EXERCISE DESCRIPTION — Look through the lines below and extract any with the word "Power".
--- SUPPLIED DATA Enclosed Below ---
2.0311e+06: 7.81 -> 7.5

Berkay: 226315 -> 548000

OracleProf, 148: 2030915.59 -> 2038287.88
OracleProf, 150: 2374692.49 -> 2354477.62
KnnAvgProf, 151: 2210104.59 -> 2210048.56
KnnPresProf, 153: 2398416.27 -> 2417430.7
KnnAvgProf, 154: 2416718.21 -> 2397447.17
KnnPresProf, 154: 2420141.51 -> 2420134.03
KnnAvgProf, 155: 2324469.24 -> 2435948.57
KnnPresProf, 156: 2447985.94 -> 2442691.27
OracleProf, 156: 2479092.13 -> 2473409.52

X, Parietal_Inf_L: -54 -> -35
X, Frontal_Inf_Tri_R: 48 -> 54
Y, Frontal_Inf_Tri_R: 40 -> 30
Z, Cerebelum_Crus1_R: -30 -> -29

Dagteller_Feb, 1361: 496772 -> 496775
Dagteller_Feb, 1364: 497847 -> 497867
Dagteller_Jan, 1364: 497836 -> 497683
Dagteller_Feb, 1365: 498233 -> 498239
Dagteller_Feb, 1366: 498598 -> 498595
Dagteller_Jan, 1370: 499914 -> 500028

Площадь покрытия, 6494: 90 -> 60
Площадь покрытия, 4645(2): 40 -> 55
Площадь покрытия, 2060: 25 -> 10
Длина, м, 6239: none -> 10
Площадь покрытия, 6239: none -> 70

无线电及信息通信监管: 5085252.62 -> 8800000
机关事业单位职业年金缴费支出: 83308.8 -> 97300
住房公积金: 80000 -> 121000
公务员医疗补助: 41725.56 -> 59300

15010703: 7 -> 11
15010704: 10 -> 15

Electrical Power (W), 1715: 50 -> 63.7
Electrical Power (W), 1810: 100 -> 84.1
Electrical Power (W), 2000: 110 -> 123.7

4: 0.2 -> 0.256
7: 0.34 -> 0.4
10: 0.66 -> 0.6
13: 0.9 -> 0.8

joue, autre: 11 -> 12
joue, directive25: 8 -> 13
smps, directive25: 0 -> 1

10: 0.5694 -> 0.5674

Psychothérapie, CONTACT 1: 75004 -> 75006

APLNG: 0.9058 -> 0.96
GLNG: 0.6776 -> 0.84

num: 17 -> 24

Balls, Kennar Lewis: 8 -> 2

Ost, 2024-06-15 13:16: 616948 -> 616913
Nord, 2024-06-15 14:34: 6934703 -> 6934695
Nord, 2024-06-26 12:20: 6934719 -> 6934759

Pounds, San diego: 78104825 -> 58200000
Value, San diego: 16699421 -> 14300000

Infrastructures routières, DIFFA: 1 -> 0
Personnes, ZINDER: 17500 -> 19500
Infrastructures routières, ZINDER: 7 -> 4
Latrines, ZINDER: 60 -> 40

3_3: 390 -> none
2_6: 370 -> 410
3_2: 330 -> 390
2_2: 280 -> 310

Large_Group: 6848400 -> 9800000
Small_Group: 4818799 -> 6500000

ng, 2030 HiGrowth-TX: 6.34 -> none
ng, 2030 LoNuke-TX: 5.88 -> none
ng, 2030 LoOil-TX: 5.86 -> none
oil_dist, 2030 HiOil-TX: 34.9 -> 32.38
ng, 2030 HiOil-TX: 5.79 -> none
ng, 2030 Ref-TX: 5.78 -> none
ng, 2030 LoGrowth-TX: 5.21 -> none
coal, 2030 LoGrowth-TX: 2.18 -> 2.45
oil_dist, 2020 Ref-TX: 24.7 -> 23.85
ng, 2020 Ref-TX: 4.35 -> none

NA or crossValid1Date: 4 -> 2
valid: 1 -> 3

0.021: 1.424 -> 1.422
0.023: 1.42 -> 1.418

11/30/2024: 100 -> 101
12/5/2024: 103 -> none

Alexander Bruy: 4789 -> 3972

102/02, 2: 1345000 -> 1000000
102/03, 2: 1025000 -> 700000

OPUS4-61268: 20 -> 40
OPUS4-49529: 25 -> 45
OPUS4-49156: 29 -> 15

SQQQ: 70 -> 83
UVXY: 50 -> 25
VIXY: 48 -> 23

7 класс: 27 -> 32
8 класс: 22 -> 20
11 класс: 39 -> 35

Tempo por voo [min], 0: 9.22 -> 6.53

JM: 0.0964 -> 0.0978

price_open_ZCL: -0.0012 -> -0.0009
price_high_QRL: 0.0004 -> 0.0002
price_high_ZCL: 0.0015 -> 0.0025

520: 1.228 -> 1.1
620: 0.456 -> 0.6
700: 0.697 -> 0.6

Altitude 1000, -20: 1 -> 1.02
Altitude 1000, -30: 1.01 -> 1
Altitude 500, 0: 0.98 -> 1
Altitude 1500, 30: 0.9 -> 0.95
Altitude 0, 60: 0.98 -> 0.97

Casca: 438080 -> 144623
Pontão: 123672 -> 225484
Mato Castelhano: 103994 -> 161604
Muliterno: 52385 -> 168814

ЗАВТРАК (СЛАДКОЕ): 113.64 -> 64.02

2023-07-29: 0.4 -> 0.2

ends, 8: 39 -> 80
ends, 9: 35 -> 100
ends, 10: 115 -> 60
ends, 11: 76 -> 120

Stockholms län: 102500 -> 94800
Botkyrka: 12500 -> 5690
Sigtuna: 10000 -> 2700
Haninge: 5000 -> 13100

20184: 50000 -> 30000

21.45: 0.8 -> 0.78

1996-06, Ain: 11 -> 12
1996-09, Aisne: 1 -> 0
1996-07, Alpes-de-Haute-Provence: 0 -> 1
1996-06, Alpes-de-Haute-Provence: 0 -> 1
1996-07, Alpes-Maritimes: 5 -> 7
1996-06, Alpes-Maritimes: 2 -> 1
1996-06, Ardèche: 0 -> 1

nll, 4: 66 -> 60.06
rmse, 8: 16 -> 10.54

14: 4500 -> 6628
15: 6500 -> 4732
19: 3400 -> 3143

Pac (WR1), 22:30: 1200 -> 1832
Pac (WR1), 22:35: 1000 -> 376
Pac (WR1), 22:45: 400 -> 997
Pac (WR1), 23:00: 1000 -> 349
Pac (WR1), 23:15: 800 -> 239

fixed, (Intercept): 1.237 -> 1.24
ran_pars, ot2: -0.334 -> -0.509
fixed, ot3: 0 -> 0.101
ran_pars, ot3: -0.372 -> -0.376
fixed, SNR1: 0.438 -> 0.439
--- End of Enclosed SUPPLIED DATA ---
WRITTEN RESPONSE —
Electrical Power (W), 1715: 50 -> 63.7
Electrical Power (W), 1810: 100 -> 84.1
Electrical Power (W), 2000: 110 -> 123.7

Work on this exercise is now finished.